Elective ED Palliative Care Referrals: As EPs we have a unique vantage point from which to identify patients who are beginning to fall through the outpatient medical cracks, many of whom would benefit from an elective palliative care referral. Preliminary work by Grudzen (Academic Emergency Med 2010) suggests that up to 18% of elderly emergency department patients may be appropriate for palliative care services. Ultimately getting patients better connected to networks that can help them develop and coordinate long term care plans could be one of the biggest advantages of an EM/palliative care partnership. Referring patients while they are still relatively stable allows patients to receive all of the benefits of palliative care while still giving them time to ask questions and process options.
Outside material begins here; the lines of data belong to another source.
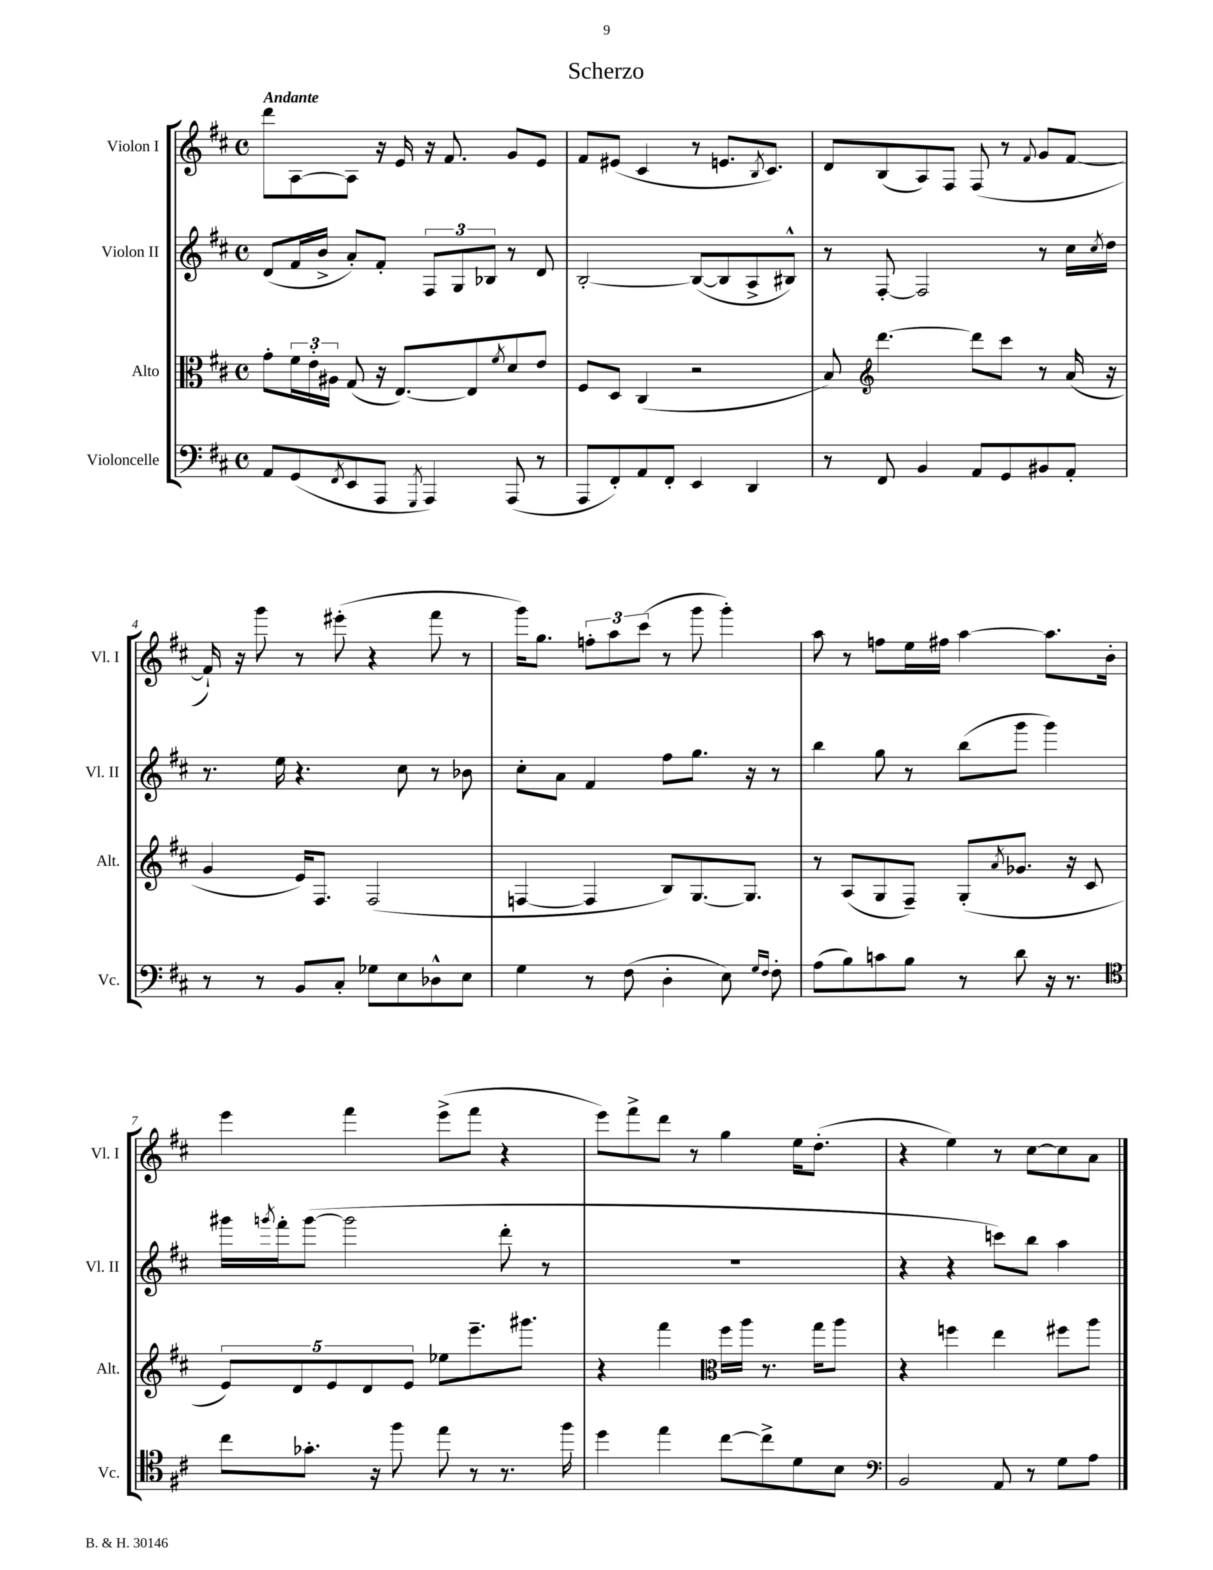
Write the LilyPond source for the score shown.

\header { title = "Scherzo" }
<<
\new StaffGroup <<
\new Staff = "s0" \with { instrumentName = "Violon I" shortInstrumentName = "Vl. I" } {
    \clef treble \key d \major \defaultTimeSignature \time 4/4 \tempo "Andante"
    d'''8 a8~ a8 r16 e'16 r16 fis'8. g'8 e'8 |
    fis'8 eis'8( cis'4 r8 e'8. \acciaccatura { b8 } cis'8.) |
    d'8 b8( a8) fis8 fis8( r8 \appoggiatura { fis'8 } g'8 fis'8~ |
    fis'16-!) r16 g'''8 r8 eis'''8-.( r4 fis'''8 r8 |
    g'''16) g''8. \tuplet 3/2 { f''8-. a''8 cis'''8( } r8 g'''8 g'''4-.) |
    a''8 r8 f''8 e''16 fis''16 a''4~ a''8. b'16-. |
    e'''4 fis'''4 e'''8->( fis'''8 r4 |
    e'''8) fis'''8-> d'''8 r8 g''4 e''16 d''8.-.( |
    r4 e''4) r8 cis''8~ cis''8 a'8 \bar "|." |
}
\new Staff = "s1" \with { instrumentName = "Violon II" shortInstrumentName = "Vl. II" } {
    \clef treble \key d \major \defaultTimeSignature \time 4/4
    d'8( fis'16 b'16-> a'8-.) fis'8-. \tuplet 3/2 { fis8 g8 bes8 } r8 d'8 |
    b2~-. b8~( b8 a8-> bis8-^) |
    r8 fis8~-. fis2 r8 cis''16 \acciaccatura { cis''8 } d''16 |
    r8. e''16 r4. cis''8 r8 bes'8 |
    cis''8-. a'8 fis'4 fis''8 g''8. r16 r8 |
    b''4 g''8 r8 b''8( g'''8 g'''4) |
    gis'''16 \acciaccatura { g'''8 } fis'''16-. g'''8~( g'''2 d'''8-. r8 |
    R1 |
    r4 r4 c'''8) b''8 a''4 \bar "|." |
}
\new Staff = "s2" \with { instrumentName = "Alto" shortInstrumentName = "Alt." } {
    \clef alto \key d \major \defaultTimeSignature \time 4/4
    g'8-. \tuplet 3/2 { fis'16 e'16-. ais16 } g8( r16 e8.~) e8 \acciaccatura { fis'8 } d'8 e'8 |
    fis8 d8 cis4( r2 |
    b8) \clef treble d'''4.~ d'''8 cis'''8 r8 a'16( r16 |
    g'4 e'16) fis8. fis2( |
    f4~ f4 b8) g8.~ g8. |
    r8 a8( g8 fis8--) g8-.( \acciaccatura { a'8 } ges'8. r16 cis'8 |
    \tuplet 5/4 { e'8) d'8 e'8 d'8 e'8 } ees''8 e'''8.-- gis'''8. |
    r4 fis'''4 \clef alto fis''16 a''16 r8. g''16 a''8 |
    r4 f''4 e''4 fis''8 a''8 \bar "|." |
}
\new Staff = "s3" \with { instrumentName = "Violoncelle" shortInstrumentName = "Vc." } {
    \clef bass \key d \major \defaultTimeSignature \time 4/4
    a,8 g,8( \acciaccatura { fis,8 } e,8 a,,8 \acciaccatura { g,,8 } a,,4) a,,8( r8 |
    a,,8 fis,8-.) a,8 fis,8-. e,4 d,4 |
    r8 fis,8 b,4 a,8 g,8 bis,8 a,8-. |
    r8 r8 b,8 cis8-. ges8 e8 des8-^ e8 |
    g4 r8 fis8( d4-. e8) \grace { g16 fis16 } fis8-. |
    a8( b8) c'8 b8 r8 d'8 r16 r8. |
    \clef tenor cis''8 ges'8.-. r16 fis''8 e''8 r8 r8. fis''16 |
    d''4 e''4 cis''8~ cis''8-> d'8 b8 |
    \clef bass b,2 a,8 r8 g8 a8 \bar "|." |
}
>>
>>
The long-term payoff would be that more patients would have more defined EOL plans and that these plans would be more likely to be shared with their health care proxy. Ahhh, now wouldn’t that be nice?
As Bob Dylan sang, “Times they are a-changin.” For the sake of our patients, and our specialty, it is time we acknowledged and supported the role of palliative care in emergency medicine.
Jeannette Wolfe is an Associate Professor of Emergency Medicine at Tufts School of Medicine’s Baystate campus. In 2012 Dr. Wolfe was recognized by AWAEM as one of the “Inspiring Women in Academic Emergency Medicine”
All questions about the appropriate timing, or not, of palliative care depend on physicians realizing that futile treatments prolong suffering.
To use only one of your examples, Alzheimers patients always progress to dysphagia, a pre-terminal harbinger, and should not be fed through tubes to assuage the grief of a family (or pander to their ignorance as to what it accomplishes).
We do no favors, or show our skill or empathy for humanity, by initiating or continuing treatments that do harm wit no benefit.